1. **`src/vm/anchor.rs` (new, ~100 LoC).** `AnchorKey`, `Registry`, `Anchor`, `Markable for Registry` impl iterating `slots.values()`. State-id allocation (process-wide `AtomicU32`).
2. **`src/vm.rs`.** Add `registry: Registry` field to `State` (the `state_id` lives on `Registry` itself; no need to duplicate). Initialize in `empty_with_callbacks`. Thread `&self.registry` into `mark_gc_roots` and the call site at `gc_collect`. Add the eight public methods (each 5-15 lines). `anchor_function*` is strict (`LuaType::Function` only): callable-table support would mean allocating `"__call"` and walking the metatable at registration time, which adds GC-interaction surface for marginal ergonomic gain. Embedders with callable tables use plain `anchor`.
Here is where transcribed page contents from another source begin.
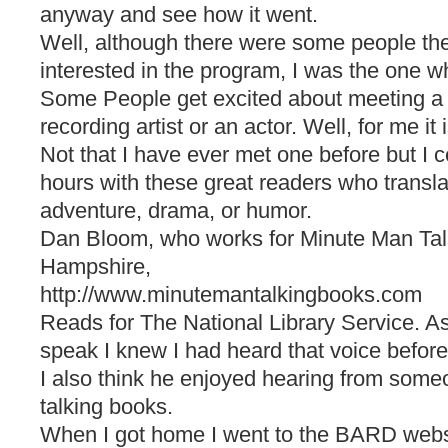
anyway and see how it went.
Well, although there were some people th
interested in the program, I was the one w
Some People get excited about meeting a f
recording artist or an actor. Well, for me it 
Not that I have ever met one before but I ce
hours with these great readers who transla
adventure, drama, or humor.
Dan Bloom, who works for Minute Man Ta
Hampshire,
http://www.minutemantalkingbooks.com
Reads for The National Library Service. A
speak I knew I had heard that voice before
I also think he enjoyed hearing from some
talking books.
When I got home I went to the BARD webs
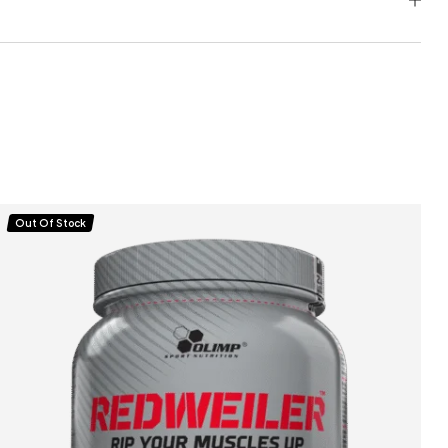
Out Of Stock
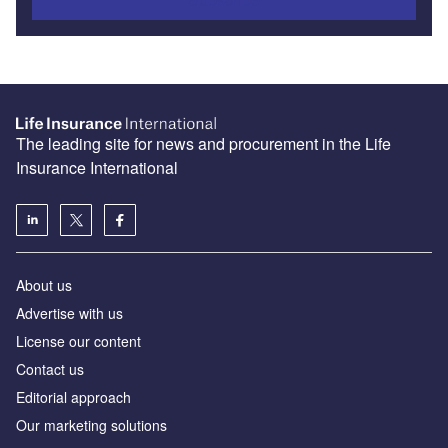
The leading site for news and procurement in the Life
Insurance International
About us
Advertise with us
License our content
Contact us
Editorial approach
Our marketing solutions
3. **`src/error.rs`.** New `ErrorKind::InvalidAnchor` (covers stale, released, wrong-state). New `ErrorKind::AnchorNil` (anchor-of-nil rejected).
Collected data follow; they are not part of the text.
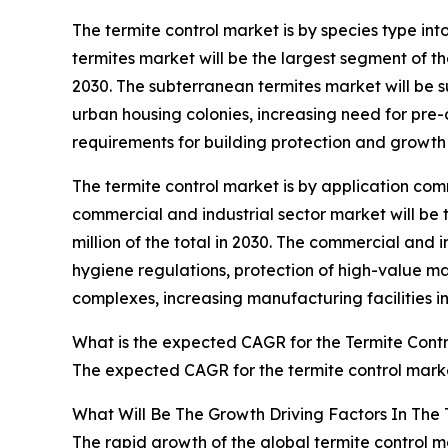
The termite control market is by species type i
termites market will be the largest segment of th
2030. The subterranean termites market will be s
urban housing colonies, increasing need for pre-c
requirements for building protection and growth 
The termite control market is by application comm
commercial and industrial sector market will be
million of the total in 2030. The commercial and 
hygiene regulations, protection of high-value m
complexes, increasing manufacturing facilities 
What is the expected CAGR for the Termite Cont
The expected CAGR for the termite control marke
What Will Be The Growth Driving Factors In The 
The rapid growth of the global termite control m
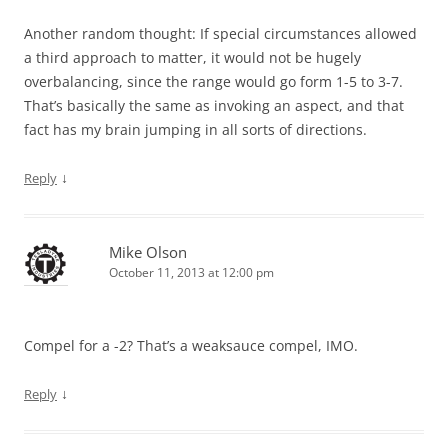
Another random thought: If special circumstances allowed
a third approach to matter, it would not be hugely
overbalancing, since the range would go form 1-5 to 3-7.
That’s basically the same as invoking an aspect, and that
fact has my brain jumping in all sorts of directions.
↓
Reply
Mike Olson
October 11, 2013 at 12:00 pm
Compel for a -2? That’s a weaksauce compel, IMO.
↓
Reply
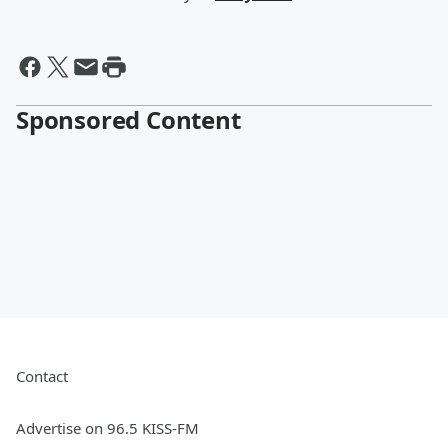
Sponsored Content
Contact
Advertise on 96.5 KISS-FM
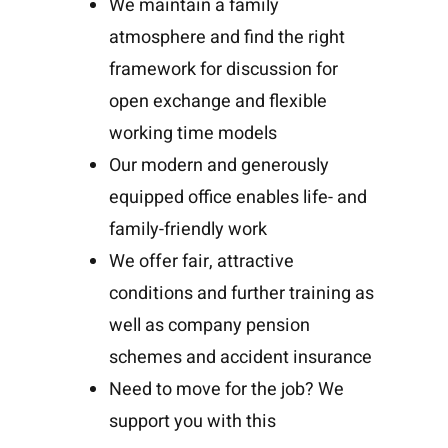
We maintain a family
atmosphere and find the right
framework for discussion for
open exchange and flexible
working time models
Our modern and generously
equipped office enables life- and
family-friendly work
We offer fair, attractive
conditions and further training as
well as company pension
schemes and accident insurance
Need to move for the job? We
support you with this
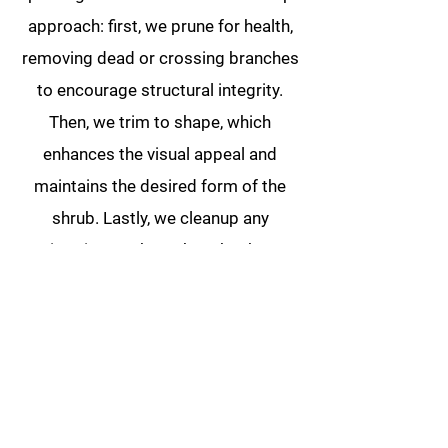
approach: first, we prune for health,
removing dead or crossing branches
to encourage structural integrity.
Then, we trim to shape, which
enhances the visual appeal and
maintains the desired form of the
shrub. Lastly, we cleanup any
trimmings or branches that have
fallen throughout your landscape.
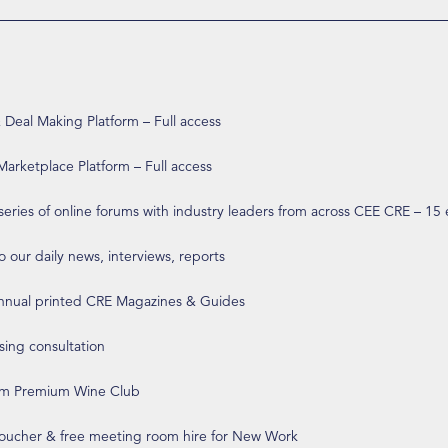
eal Making Platform – Full access
arketplace Platform – Full access
 series of online forums with industry leaders from across CEE CRE – 15
o our daily news, interviews, reports
annual printed CRE Magazines & Guides
ising consultation
om Premium Wine Club
 voucher & free meeting room hire for New Work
4. **`src/lib.rs`.** Re-export `Anchor`. `Engine::new_state*` allocates the next state_id.
5. **Tests** (new file `tests/anchor.rs`):
- Anchor-survives-GC: anchor a closure, drop the global pointing at it, run GC, push and call the anchor, verify it works.
- Release-collects: anchor + release + GC, verify the closure is collected.
- Stale-after-release: anchor, release, attempt push -> `InvalidAnchor`.
- Generation rejection: churn anchors, save an old handle, release-then-anchor in the same slot, verify old handle returns `InvalidAnchor`.
- Cross-State rejection: two States, anchor in A, attempt push in B -> `InvalidAnchor`.
- `with_restricted_env` invisibility: anchor a value, run a restricted-env block, verify the anchor still pushes the same value.
- `anchor_function` rejects non-callables, accepts tables with `__call`.
- `release_anchor` returns `false` on stale / wrong-state.
- `nil` rejection: `anchor` / `anchor_at` on nil return `Err`.
- Determinism: run the same anchor/release/call sequence on two `Engine::new_state()` instances; output identical.
Bench surface: nothing on the hot path. `mark_gc_roots` gets one extra `slotmap.values().for_each(mark)` per GC cycle; for the saehrimnir-scale "few dozen handlers" case this is unmeasurable.
## Open / deferred
- **`Anchor::EMPTY` sentinel for fixed-size handler tables.** `[Anchor; 64]` style. Skipped: `Option<Anchor>` is niche-optimized to the same size, and explicit `Option` is more idiomatic Rust. If a real embedder argues for it, revisit.
- **Engine-level handle for `Program`-related objects.** `Program` is already `Arc<Bytecode>` and `Send + Sync`; not a registry concern.
- **Deterministic `state_id` allocation.** Currently process-wide `AtomicU32`, fine for in-process use. If we ever ship a serialization story for `State` snapshots, `state_id` would need to be deterministic (e.g. a seed-derived value from `Engine`), but that's a 1.0-or-later concern.
- **Stable serialization of `Anchor` bits** - currently in-process only (state_id is non-deterministic across hosts). Same family of concern as the `RustFunc`-by-pointer-address note in `TODO.md`.